Two problems, one solution

Climate change and peak oil are both driven by fossil fuel use. More use means more warming and more expense, resulting in climatic and economic disruption. Both problems can be solved through conservation.

"The number one priority is energy conservation," Hughes says. You can use hyper-efficient technology to cut a coal power plant’s emissions by about half, for example, but that won’t make a difference if coal demand doubles as projected by 2030.

Hughes and others call for a paradigm shift in energy consumption, one where we move away from lives powered by cheap energy. "This is a difficult problem, but not an insoluble problem," Hughes says, especially since there is so much low hanging fruit for us to grab. Home renovations can cut energy use and emissions considerably, he notes, as can investment in public transit. Road tolls and lower speed limits can discourage gas use, while higher energy fees can fund efficiency improvements. "Energy has to be a lot more costly," he says. "A barrel of oil is equivalent to eight years of human labour."

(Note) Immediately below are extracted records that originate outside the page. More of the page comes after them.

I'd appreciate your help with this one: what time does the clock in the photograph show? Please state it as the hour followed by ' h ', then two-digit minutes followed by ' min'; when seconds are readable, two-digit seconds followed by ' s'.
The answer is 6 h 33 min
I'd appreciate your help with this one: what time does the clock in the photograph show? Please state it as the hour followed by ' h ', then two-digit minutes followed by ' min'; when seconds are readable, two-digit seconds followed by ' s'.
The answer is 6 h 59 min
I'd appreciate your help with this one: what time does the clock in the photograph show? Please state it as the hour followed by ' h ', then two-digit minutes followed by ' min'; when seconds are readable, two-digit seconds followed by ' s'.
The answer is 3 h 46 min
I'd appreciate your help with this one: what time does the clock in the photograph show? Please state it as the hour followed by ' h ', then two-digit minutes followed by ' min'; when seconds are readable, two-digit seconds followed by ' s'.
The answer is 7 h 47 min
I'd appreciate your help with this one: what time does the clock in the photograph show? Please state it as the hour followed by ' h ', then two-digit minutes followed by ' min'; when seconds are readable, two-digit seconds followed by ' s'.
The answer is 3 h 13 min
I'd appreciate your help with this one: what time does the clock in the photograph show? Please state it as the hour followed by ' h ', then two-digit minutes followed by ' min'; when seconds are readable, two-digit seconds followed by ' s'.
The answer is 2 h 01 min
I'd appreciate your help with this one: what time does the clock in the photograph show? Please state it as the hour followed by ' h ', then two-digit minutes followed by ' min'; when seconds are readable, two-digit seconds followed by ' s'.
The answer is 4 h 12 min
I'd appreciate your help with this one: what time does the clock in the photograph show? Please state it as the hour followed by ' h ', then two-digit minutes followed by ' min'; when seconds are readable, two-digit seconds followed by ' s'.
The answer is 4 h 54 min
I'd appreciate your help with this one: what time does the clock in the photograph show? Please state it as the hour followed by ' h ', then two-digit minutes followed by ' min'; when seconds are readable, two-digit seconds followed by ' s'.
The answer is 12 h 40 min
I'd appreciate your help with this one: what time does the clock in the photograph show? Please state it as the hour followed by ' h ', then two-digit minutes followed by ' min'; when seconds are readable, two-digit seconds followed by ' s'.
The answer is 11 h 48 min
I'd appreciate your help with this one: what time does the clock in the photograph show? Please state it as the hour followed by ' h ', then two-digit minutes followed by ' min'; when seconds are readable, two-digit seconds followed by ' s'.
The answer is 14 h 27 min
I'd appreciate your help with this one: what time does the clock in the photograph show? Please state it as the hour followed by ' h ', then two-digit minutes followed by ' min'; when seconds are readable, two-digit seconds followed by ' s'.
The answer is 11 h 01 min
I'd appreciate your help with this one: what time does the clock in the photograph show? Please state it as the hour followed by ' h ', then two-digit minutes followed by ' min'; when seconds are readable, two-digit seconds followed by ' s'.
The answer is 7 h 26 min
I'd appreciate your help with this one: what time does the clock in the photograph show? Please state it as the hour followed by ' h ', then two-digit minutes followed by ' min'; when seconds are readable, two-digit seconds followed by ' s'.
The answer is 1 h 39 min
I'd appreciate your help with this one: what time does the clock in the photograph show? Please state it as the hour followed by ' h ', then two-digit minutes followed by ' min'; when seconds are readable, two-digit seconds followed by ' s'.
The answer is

Peak energy will happen — and climate change is happening — because we live in a finite world. Technology and efficiency can help us with both problems, but actually solving them requires changing our lifestyles to live with this reality. "This is going to be fixed," Hughes says. "Mother Nature will take care of it, so there’s really only one question: how will this transition occur?"

Will we choose conservation, in other words, or have it thrust upon us?